Nota: No PREC instalou-se um hábito que ficou conhecido por boataria. Todos os dias havia um boato político e, presumivelmente, um golpe. Arnaldo Matos, ironizando com a coisa, produziu uma vez um editorial no Luta Popular intitulado "hoje não há golpe". Agora o boato, muito também por causa da política (e das mais reles disputas dentro dos partidos, agravadas quando são do governo), é essencialmente financeiro. Uma conversa telefónica entre a Sra. Merkel e o Sr. Sarkozy transformou-se, na boca de alguns (ir)responsáveis, na iminente saída de Portugal do euro e no regresso do vetusto escudo. Talvez mesmo uma outra conversa que nunca existiu entre banqueiros nacionais e um membro do governo se destinasse a preparar essa nova "zona" apenas partilhável com Cabo Verde (e vantajosa para Cabo Verde). Os mais afortunados começaram logo a perguntar onde é que hão-de colocar os "activos". Sócrates deve demonstrar publicamente que tem mão no governo.
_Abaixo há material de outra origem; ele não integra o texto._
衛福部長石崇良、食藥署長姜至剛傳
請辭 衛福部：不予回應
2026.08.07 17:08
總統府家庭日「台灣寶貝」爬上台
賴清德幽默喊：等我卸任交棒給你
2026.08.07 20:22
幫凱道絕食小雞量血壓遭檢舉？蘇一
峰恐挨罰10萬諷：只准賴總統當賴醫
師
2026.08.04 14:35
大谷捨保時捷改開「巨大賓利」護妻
Suponho que ele sabe como é que isso se faz. Por outro lado, nem tudo o que luz é ouro mas muitas vezes é. As "notícias" são ditadas normalmente por quem as paga. É só seguir o rasto do dinheiro e das "fontes". Não há "mercados" nem comentadores inocentes.

3 comentários:

Anónimo disse...

MMC escreve, mais ajeitadinho, o que proferiu no "debate"-TVi com Santana Lopes. Fala então, com bom senso de água mineral, em "golpe de asa" (expressão que lhe parece ser querida). Chega de fantasia: qualquer que venha a ser o governo, este já requentado ou outro com Passos e composto por aprendizes, herdará uma economia raquítica, um país improdutivo, um povo sem objectivos e uma indústria especializada na produção de palitos e barrilinhos de ovos-moles-de-Aveiro. Seria sempre verdade sem os "ataques especulativos"; com dívida e juros altos é muito pior. Depois de "tudo destruído", qual será o desafio e o estímulo que o novo governo terá para apresentar ao povo? Aderir outra vez à CEE? Sermos 'cidadãos europeus'? Retomar a bandeira da Independência? Ir a Roma ver o Papa? E MCC: fora diagnósticos e abstrações, que propõe ele de concreto? Nada. O que todos parecem desejar é o regresso da vidinha tranquila e inconsciente, pré-descoberta das porcarias varridas para debaixo do tapete por Teixeira dos santos e sócrates. Grande desiderato!

Ass.: Besta Imunda

Anónimo disse...

Os juros altos são consequência do aumento constante da dívida.
No próximo ano serão mais 11 mil milhões de Euros - se houver quem compre, é que há mais 35 mil milhões para renovar, ou seja teremos de vender dívida existente-A dívida foi o alcool para um País doente.

lucklucky

joshua disse...

Eu abstenho-me de qualquer apelo ao sr. Sócrates, neste tempo de ratos literais em debandada.